» GIVEN REQUEST: For every item below, copy out its lines word for word, leaving out the pictures.

======== MATERIAL PROVIDED ========

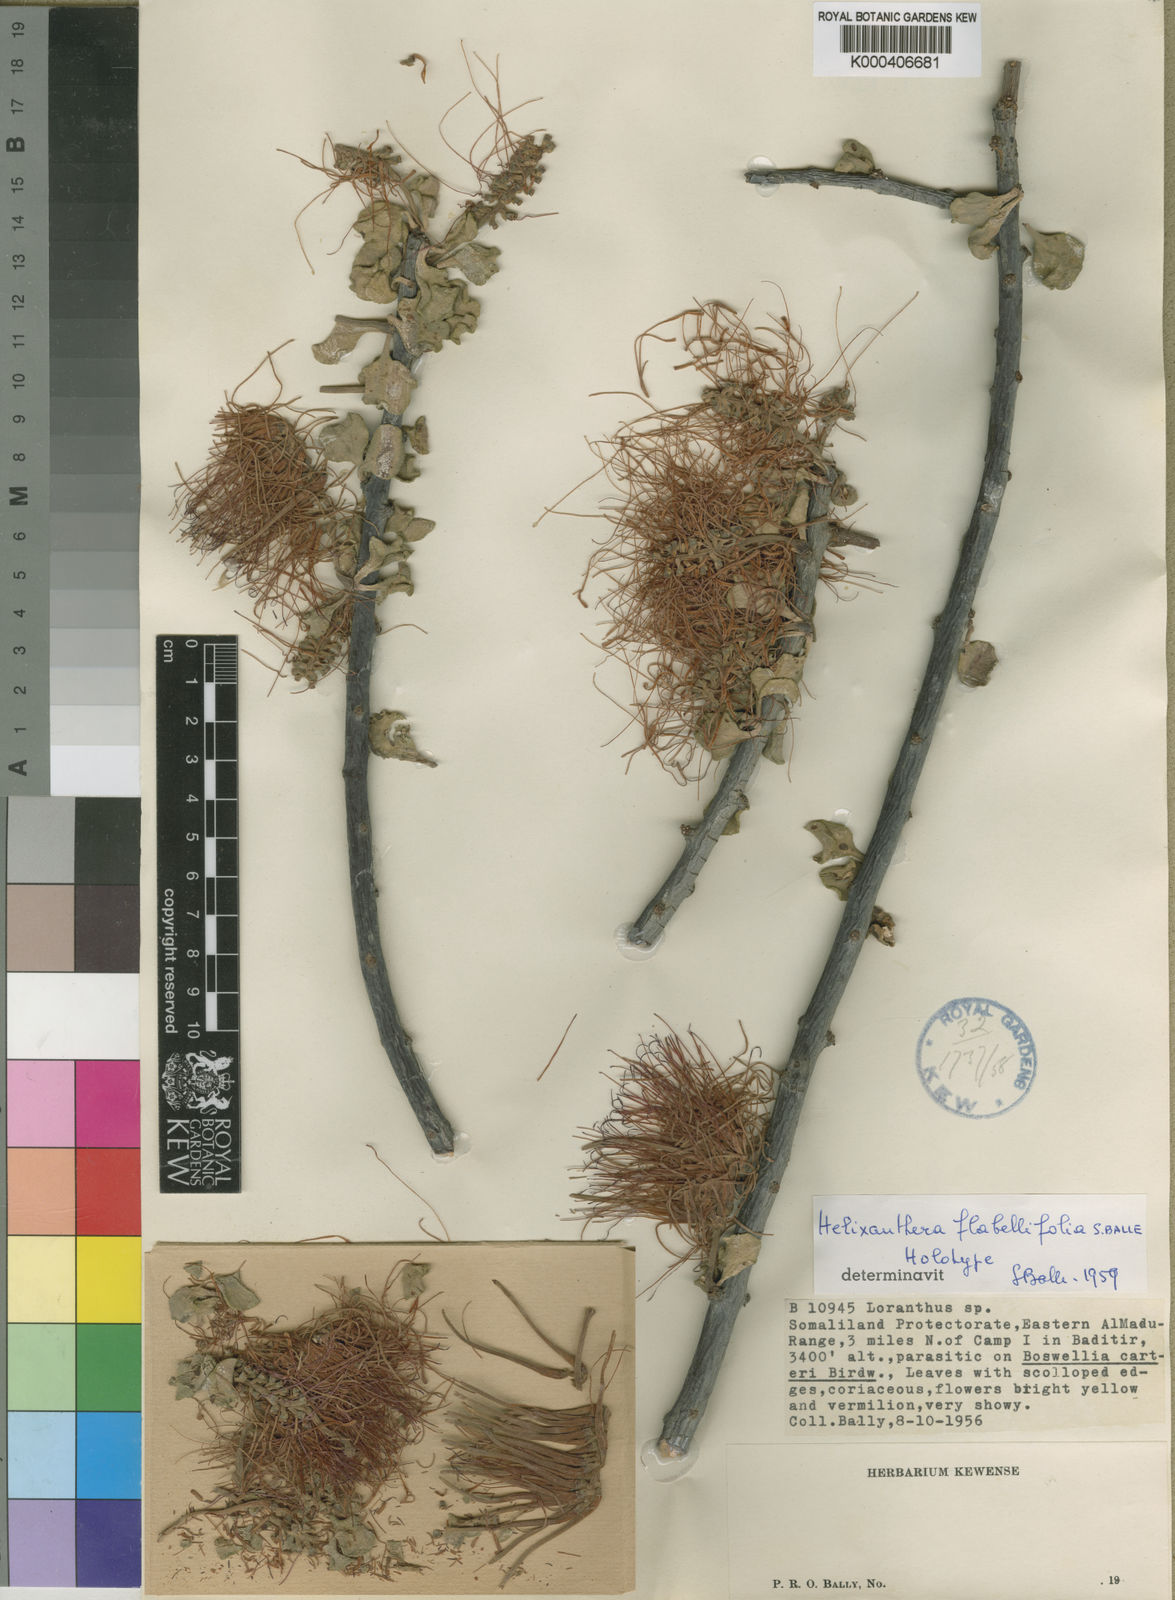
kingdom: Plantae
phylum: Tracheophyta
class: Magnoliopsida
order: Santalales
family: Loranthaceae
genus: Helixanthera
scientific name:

========

» EXPECTED ANSWER:
kingdom: Plantae
phylum: Tracheophyta
class: Magnoliopsida
order: Santalales
family: Loranthaceae
genus: Helixanthera
scientific name:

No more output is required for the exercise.